## Task instructions
Make an exact copy of the listing below. Pictures stay out of it.

• • • • •

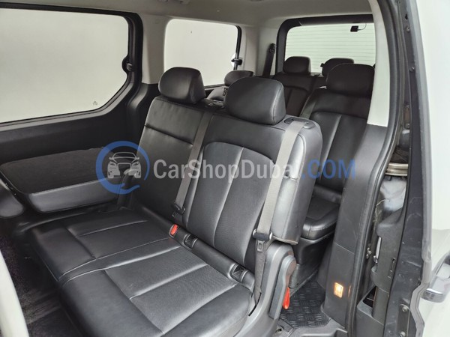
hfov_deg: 73.9
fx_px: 299
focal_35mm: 23
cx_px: 225
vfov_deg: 58.9
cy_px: 168
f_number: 1.8
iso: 500
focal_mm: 5.4
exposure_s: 1/120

• • • • •

## Response to this exercise
hfov_deg: 73.9
fx_px: 299
focal_35mm: 23
cx_px: 225
vfov_deg: 58.9
cy_px: 168
f_number: 1.8
iso: 500
focal_mm: 5.4
exposure_s: 1/120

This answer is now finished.